Figures show slight falls in a number of key areas of workplace ill-health and injury. The provisional statistics published by the Health and Safety Executive (HSE) show that in Britain between April 2011 and March 2012:
· 22,433 major injuries such as amputations, fractures and burns, to employees were reported - a rate of 89.90 injuries per 100,000 workers - compared with 24,944 in 2010/11. The average for the past five years is 27,170
· 88,731 other injuries serious enough to keep people off work for four or more days were reported - a rate of 355.5 injuries per 100,000 employees - down from 91,742 the previous year. The average for the past five years is 103,627
· An estimated 1.1 million people said they were suffering from an illness caused or made worse by their work, down from 1.2 million in 2010/11. Of these, 452,000 were new illnesses occurring in-year. The average for the past five years was 1.25 million with an average 554,000 new cases each year
· 173 workers fatally injured - down from 175 the previous year. The average for the past five years was 196 worker deaths per year.
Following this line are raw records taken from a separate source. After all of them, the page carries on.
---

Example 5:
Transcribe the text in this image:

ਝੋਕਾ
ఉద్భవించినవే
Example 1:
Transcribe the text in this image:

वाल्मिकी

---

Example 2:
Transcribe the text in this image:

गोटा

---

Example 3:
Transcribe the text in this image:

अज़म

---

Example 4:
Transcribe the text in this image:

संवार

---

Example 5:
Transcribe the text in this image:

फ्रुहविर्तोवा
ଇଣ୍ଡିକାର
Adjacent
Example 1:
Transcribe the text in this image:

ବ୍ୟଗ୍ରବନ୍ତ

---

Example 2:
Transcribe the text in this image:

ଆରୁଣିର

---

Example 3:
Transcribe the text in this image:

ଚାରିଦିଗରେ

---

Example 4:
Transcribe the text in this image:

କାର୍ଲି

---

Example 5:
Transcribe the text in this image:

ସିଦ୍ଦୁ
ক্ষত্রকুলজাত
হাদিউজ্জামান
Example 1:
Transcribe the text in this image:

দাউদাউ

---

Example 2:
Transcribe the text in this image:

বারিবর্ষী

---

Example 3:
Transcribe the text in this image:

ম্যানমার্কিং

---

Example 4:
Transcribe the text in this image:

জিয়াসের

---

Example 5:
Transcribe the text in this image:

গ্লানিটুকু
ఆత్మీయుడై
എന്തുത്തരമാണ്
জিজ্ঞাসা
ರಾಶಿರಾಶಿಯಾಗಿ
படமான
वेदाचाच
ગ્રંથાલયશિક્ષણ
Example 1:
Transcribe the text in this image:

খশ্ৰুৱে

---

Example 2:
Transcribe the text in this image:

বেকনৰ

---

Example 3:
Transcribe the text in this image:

Chair of HSE, Judith Hackitt said:
"Any reduction in the number of people being injured or made unwell by their jobs should be welcomed. Given the challenging economic conditions which many sectors have faced in recent years it is particularly encouraging to see continued reductions in levels of injury and ill health.
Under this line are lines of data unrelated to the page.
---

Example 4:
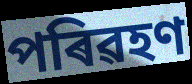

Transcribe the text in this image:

পৰিৱহণ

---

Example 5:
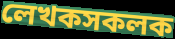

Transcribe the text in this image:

লেখকসকলক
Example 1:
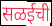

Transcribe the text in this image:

सळईची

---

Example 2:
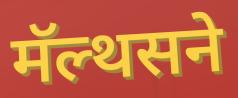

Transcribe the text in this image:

मॅल्थसने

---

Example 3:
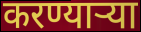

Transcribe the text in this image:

करण्यार्‍या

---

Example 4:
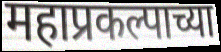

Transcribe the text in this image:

महाप्रकल्पाच्या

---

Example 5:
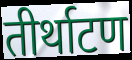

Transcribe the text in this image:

तीर्थाटण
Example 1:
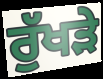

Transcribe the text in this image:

ਰੁੱਖੜੇ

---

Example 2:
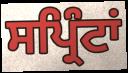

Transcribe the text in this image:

ਸਪ੍ਰਿੰਟਾਂ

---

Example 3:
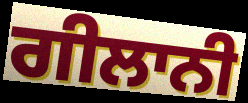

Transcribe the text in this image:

ਗੀਲਾਨੀ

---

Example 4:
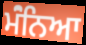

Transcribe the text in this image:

ਮੰਂਨਿਆ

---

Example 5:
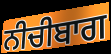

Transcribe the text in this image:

ਨੀਚੀਬਾਗ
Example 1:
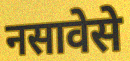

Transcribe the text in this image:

नसावेसे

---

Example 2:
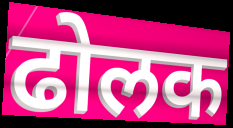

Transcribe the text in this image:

ढोलक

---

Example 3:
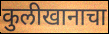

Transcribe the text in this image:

कुलीखानाचा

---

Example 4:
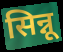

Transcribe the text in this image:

सिन्नू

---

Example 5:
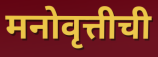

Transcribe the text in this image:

मनोवृत्तीची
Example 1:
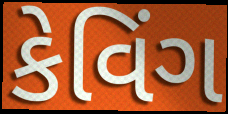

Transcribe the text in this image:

કેવિંગ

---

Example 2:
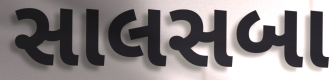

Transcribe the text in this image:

સાલસબા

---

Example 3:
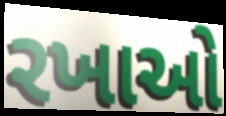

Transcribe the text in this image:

રખાઓ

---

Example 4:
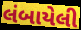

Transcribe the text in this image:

લંબાયેલી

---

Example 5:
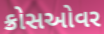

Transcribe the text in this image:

ક્રોસઓવર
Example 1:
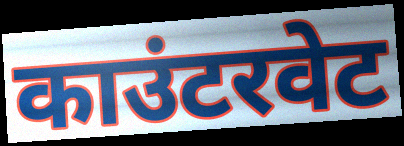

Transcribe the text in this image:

काउंटरवेट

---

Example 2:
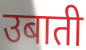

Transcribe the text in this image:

उबाती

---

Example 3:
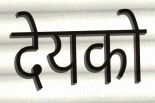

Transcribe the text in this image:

देयको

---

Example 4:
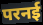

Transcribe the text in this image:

परनई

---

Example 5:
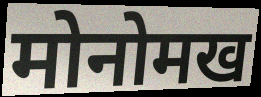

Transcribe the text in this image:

मोनोमख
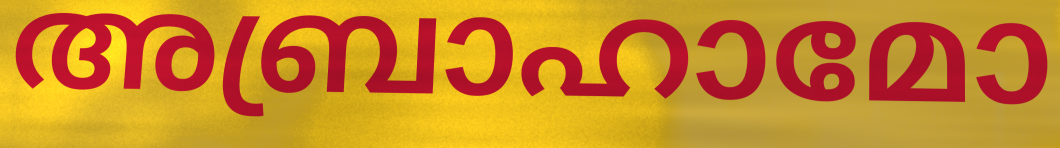
അബ്രാഹാമോ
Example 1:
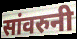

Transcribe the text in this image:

सांवरुनी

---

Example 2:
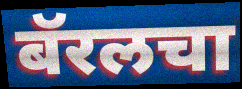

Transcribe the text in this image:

बॅरलचा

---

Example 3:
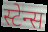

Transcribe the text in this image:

स्टेन्स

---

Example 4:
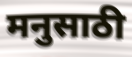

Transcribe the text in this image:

मनुसाठी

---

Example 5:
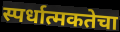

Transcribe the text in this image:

स्पर्धात्मकतेचा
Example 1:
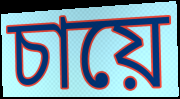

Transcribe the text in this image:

চায়ে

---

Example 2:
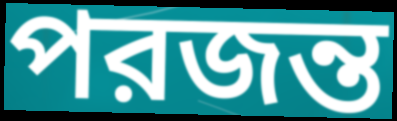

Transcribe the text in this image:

পরজন্ত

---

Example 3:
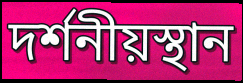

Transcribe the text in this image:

দর্শনীয়স্থান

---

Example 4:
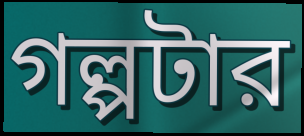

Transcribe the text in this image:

গল্পটার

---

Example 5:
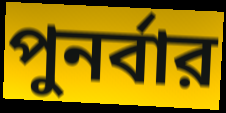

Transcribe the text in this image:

পুনর্বার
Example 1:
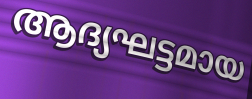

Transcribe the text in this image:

ആദ്യഘട്ടമായ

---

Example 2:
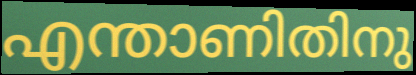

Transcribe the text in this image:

എന്താണിതിനു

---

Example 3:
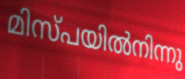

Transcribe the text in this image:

മിസ്പയിൽനിന്നു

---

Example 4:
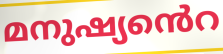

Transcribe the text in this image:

മനുഷ്യൻെറ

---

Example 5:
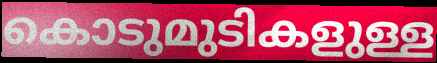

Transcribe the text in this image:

കൊടുമുടികളുള്ള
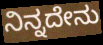
ನಿನ್ನದೇನು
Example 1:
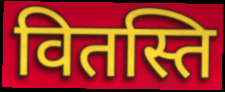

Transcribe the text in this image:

वितस्ति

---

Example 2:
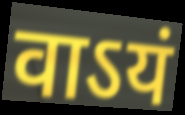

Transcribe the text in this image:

वाऽयं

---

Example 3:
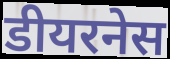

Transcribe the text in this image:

डीयरनेस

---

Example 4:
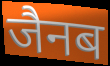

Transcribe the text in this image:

जैनब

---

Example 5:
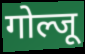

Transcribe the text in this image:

गोल्जू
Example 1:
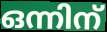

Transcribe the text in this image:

ഒന്നിന്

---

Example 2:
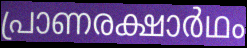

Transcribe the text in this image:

പ്രാണരക്ഷാർഥം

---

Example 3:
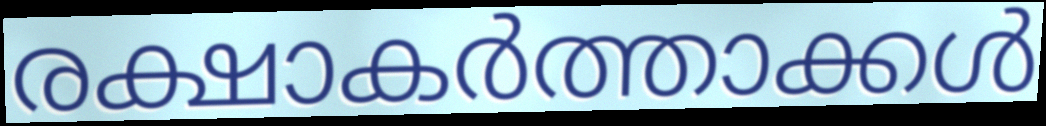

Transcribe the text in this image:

രക്ഷാകർത്താക്കൾ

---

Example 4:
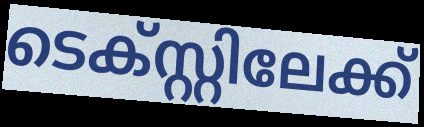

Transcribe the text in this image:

ടെക്സ്റ്റിലേക്ക്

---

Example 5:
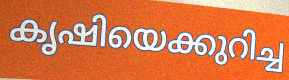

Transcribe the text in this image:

കൃഷിയെക്കുറിച്ച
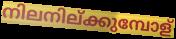
നിലനില്ക്കുമ്പോള്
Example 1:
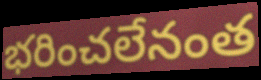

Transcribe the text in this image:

భరించలేనంత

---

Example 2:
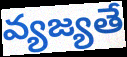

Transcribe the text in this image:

వ్యజ్యతే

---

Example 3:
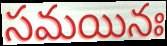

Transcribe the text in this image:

సమయినః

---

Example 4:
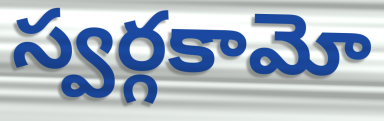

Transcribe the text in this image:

స్వర్గకామో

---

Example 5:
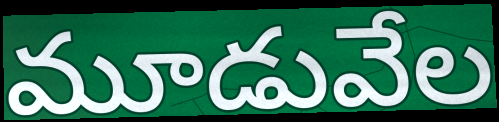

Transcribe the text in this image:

మూడువేల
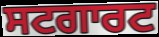
ਸਟਗਾਰਟ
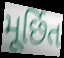
મૂર્છિત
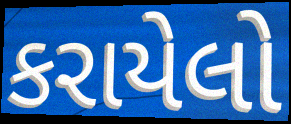
કરાયેલો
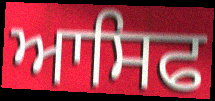
ਆਸਿਫ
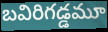
బవిరిగడ్డమూ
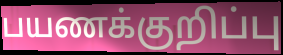
பயணக்குறிப்பு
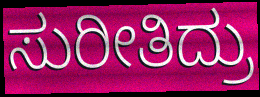
ಸುರೀತಿದ್ರು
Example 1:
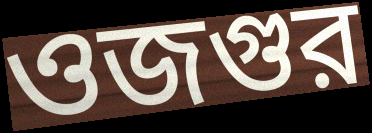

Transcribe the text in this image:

ওজগুর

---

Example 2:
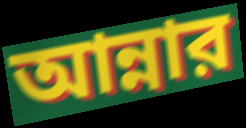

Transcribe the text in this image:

আন্নার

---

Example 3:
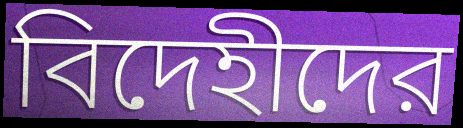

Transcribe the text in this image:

বিদেহীদের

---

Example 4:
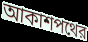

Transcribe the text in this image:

" Britain has earned the reputation of being one of the safest places in Europe to work, but there is still plenty of room for improvement. We need to ensure that we all focus on managing the real risks which lead to serious workplace harm.
"HSE remains committed to helping employers understand what they need to do to ensure workers can go home from their jobs safe and well without creating unnecessary paperwork and bureaucracy."
There has also been little change in the industries in which workers are most likely to be injured or made unwell by their jobs - with construction (171.8 major injuries per 100,000 employees), agriculture (241.0 major injuries per 100,000 employees) and waste and recycling (397.6 major injuries per 100,000 employees) among the higher risk sectors.
The toll of injury and ill-health resulted in 27 million working days being lost, an average of 16.8 days per case, with 22.7 million days lost to ill-health and 4.3 million days lost to injuries. These figures are up slightly on 2010/11 when 26.4million working days were lost.
Workplace injuries and ill-health (excluding work related cancer) cost society an estimated £13.4billion in 2010/11.